SMEs capacity-building programme begins in Accra

The Foundation for Financial Inclusion (FFI) Business Network in partnership with the Institute of Entrepreneurship and Small Business Development has started a three-month capacity-building programme for micro and small enterprise owners.


The programme dubbed, “Certificate in Small Business Development Programme,” would empower the participants on modalities for accessing funding and equip them with skills to develop business plans for their businesses among other benefits.


Representatives from the National Association of Hairdressers, fashion designers, mechanics, and other small businesses are attending the three-month training.


Key topics to be discussed include; financial planning for small business owners; cash flow management and forecasting; strategic planning and goal setting; creativity, innovation and entrepreneurship.

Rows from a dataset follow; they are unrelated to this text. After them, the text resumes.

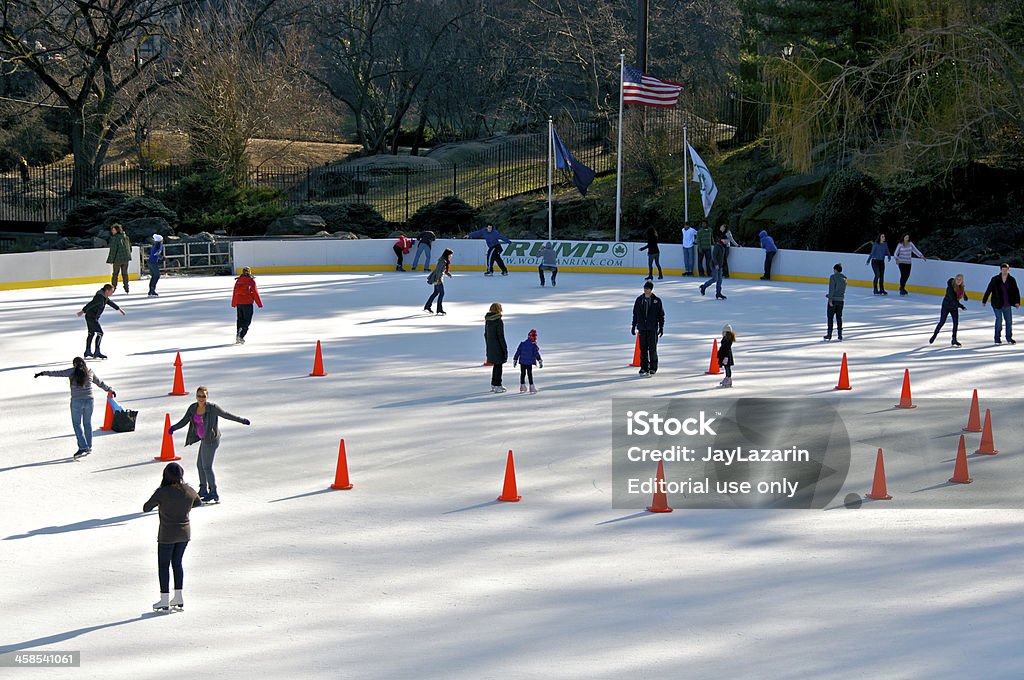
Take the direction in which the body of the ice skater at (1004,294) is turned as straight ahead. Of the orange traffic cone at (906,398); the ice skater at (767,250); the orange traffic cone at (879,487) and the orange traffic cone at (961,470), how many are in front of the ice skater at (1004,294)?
3

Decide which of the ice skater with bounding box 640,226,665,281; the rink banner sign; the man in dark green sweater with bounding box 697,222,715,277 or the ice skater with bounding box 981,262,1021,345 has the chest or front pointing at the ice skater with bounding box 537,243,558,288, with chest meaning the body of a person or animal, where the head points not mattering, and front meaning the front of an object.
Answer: the rink banner sign

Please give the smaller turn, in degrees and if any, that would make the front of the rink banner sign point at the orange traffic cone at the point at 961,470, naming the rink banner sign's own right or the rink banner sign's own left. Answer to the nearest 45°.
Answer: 0° — it already faces it

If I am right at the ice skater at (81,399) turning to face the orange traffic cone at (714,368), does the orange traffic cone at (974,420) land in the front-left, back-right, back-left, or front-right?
front-right

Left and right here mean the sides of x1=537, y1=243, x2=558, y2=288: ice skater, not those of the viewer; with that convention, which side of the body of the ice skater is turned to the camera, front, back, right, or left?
back

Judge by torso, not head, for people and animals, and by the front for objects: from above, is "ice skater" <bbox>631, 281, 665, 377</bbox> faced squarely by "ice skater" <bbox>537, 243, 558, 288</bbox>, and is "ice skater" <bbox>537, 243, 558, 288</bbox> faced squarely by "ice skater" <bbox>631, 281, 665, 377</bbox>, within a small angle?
no

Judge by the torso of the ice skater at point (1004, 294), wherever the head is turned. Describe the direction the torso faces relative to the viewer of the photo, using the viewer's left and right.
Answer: facing the viewer

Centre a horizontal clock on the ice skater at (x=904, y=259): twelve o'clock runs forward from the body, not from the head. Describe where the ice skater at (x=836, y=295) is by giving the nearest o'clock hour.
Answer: the ice skater at (x=836, y=295) is roughly at 12 o'clock from the ice skater at (x=904, y=259).

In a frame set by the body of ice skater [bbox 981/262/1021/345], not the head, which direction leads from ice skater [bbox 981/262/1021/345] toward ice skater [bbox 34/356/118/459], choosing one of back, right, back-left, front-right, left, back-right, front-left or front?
front-right

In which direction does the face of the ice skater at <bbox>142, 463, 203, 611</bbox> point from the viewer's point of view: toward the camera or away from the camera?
away from the camera

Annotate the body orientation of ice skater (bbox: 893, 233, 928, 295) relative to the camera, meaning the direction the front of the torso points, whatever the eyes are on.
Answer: toward the camera
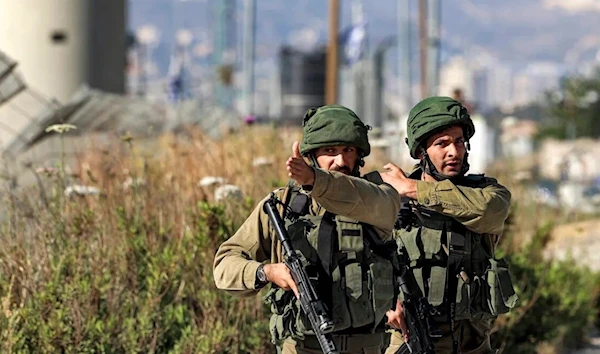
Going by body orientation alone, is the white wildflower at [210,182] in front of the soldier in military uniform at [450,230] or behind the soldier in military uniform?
behind

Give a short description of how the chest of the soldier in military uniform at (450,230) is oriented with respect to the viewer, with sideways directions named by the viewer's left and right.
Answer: facing the viewer

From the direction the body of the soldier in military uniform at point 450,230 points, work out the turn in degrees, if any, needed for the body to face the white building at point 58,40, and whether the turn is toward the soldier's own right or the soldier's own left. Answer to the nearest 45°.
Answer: approximately 135° to the soldier's own right

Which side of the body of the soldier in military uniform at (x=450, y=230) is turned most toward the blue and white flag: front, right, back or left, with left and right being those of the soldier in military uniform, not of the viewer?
back

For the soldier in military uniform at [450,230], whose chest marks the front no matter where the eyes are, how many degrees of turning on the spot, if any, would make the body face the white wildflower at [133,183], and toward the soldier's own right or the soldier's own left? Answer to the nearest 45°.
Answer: approximately 135° to the soldier's own right

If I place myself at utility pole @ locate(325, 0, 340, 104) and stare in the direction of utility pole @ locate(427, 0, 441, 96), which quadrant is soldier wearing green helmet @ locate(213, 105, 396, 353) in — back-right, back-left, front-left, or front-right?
back-right

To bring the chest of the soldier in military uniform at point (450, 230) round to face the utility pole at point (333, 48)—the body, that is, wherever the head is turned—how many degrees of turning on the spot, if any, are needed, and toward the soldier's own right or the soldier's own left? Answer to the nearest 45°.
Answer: approximately 180°

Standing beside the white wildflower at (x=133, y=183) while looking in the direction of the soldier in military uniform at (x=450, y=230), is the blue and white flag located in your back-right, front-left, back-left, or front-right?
back-left

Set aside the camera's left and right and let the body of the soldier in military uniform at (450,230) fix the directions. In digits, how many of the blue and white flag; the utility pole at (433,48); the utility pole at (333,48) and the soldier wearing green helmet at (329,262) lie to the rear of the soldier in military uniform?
3

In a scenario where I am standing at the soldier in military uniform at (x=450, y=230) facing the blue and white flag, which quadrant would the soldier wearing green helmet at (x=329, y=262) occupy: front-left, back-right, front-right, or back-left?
back-left

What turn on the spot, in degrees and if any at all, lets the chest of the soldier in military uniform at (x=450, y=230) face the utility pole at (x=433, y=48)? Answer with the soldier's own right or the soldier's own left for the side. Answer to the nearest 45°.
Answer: approximately 180°

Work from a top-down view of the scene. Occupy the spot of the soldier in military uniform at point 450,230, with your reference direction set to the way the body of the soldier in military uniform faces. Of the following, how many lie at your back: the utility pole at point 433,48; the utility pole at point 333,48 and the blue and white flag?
3

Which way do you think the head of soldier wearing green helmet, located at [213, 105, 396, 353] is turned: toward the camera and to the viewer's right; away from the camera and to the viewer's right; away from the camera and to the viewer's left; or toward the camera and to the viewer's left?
toward the camera and to the viewer's right
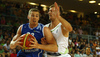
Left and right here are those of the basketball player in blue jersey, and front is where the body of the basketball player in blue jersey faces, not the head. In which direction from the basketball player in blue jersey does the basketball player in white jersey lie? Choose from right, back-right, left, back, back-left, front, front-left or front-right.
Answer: back-left

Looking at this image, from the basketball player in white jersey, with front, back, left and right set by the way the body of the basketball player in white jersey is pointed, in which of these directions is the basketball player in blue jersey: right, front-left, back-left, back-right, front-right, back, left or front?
front

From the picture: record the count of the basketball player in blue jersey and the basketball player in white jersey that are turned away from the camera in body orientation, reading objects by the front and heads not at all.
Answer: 0

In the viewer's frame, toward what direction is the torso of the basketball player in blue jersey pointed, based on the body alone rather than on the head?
toward the camera

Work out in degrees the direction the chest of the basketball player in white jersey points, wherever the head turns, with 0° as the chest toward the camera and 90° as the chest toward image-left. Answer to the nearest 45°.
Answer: approximately 45°
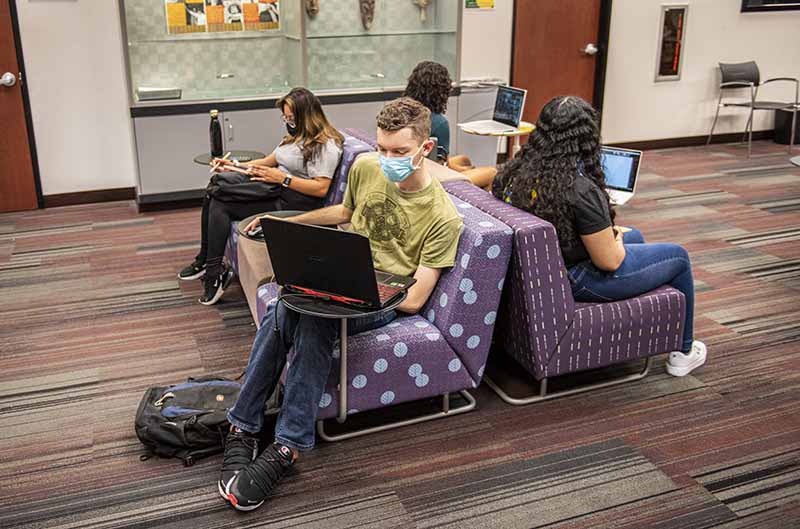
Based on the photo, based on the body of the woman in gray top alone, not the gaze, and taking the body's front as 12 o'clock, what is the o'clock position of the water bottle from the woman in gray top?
The water bottle is roughly at 2 o'clock from the woman in gray top.

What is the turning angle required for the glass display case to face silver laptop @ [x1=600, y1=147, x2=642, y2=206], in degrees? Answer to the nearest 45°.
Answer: approximately 45° to its left

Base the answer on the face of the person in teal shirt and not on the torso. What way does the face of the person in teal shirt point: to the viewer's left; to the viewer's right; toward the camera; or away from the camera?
away from the camera

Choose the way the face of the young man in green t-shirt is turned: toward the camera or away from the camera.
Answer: toward the camera

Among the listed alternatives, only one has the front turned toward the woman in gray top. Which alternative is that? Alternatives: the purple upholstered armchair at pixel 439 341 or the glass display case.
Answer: the glass display case

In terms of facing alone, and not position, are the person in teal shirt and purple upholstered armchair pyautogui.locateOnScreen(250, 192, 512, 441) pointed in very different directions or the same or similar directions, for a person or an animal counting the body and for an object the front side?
very different directions

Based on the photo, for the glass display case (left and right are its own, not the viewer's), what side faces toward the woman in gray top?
front

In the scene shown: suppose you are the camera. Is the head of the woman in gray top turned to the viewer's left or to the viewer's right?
to the viewer's left

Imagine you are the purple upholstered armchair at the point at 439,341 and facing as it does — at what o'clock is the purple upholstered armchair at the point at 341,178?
the purple upholstered armchair at the point at 341,178 is roughly at 4 o'clock from the purple upholstered armchair at the point at 439,341.

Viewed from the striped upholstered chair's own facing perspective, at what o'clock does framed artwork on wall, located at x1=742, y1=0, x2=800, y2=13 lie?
The framed artwork on wall is roughly at 11 o'clock from the striped upholstered chair.

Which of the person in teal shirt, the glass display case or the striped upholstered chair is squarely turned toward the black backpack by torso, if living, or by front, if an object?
the glass display case

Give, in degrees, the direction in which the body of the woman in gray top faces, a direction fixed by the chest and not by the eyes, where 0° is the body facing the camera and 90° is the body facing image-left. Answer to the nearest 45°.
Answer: approximately 90°

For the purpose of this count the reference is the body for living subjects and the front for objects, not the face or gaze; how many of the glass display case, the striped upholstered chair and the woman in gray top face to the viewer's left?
1

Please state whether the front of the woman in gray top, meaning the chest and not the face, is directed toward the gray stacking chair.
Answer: no

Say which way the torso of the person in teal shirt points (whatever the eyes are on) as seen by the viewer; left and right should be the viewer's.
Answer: facing away from the viewer and to the right of the viewer

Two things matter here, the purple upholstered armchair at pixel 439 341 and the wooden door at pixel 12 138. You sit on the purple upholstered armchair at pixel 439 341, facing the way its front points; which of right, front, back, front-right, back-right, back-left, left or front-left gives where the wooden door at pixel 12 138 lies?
right

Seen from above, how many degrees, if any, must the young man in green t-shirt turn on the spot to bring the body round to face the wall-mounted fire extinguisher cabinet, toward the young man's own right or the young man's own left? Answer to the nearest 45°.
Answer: approximately 180°
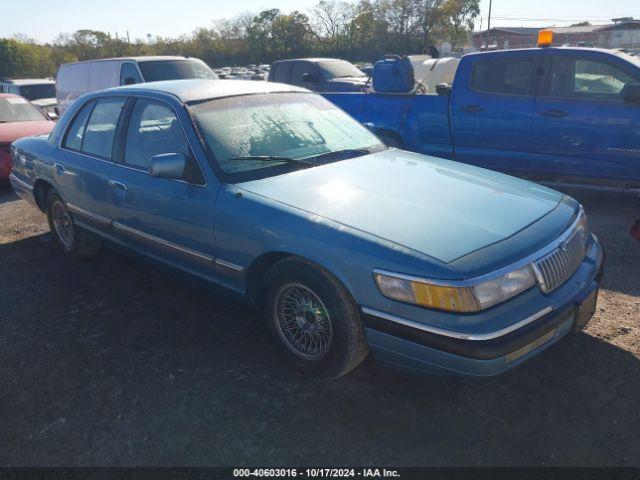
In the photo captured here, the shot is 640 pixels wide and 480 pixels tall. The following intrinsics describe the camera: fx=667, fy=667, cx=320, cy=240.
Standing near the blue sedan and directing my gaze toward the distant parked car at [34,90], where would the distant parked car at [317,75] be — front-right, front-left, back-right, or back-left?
front-right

In an interview with the Ghana News Agency, Mr Joshua Mensah, the Executive Director of FFI, said the programme is designed to encourage the informal players to explore larger marketing opportunities.


He said the organisers had contacted the Registrar General’s office as well as the Ghana Revenue Authority to take the participants through the importance of paying their tax because most businesses in the informal sector do not know the reasons why they must pay tax.


Mr Mensah said as part of the 3-months programme, the FFI small business awards would be launched, to recognise, and motivate individual business persons.


Mr Mensah said out of the 200 small business owners enrolled on the programme, 60 of them would be awarded based on their ability to apply the financial management and employment strength.


Dr Prince Abbey, the Executive Director of Pesewa Global speaking on the topic; “Why Start ups fail in Ghana,” noted that many young businesses failed due to the inability of the owners to think beyond a small market size and think globally.


He urged entrepreneurs to go for big markets else, it would be waste of time saying, “the reality of business in today’s globalised world was the fact that there were no more ‘local champions’.


Dr Abbey identified that the average Ghanaian entrepreneur knows almost no one, who will be willing and able to put capital at risk for a new venture adding, on a day-to-day basis, the persons with the capital, connections to facilitate businesses were the elites, and they were only willing to help other elites in entrepreneurship.


He said a business involved three main groups thus employees, shareholders, and customers adding that failure to understand the importance of each party in the growth of the business was the bane of many enterprises in Ghana.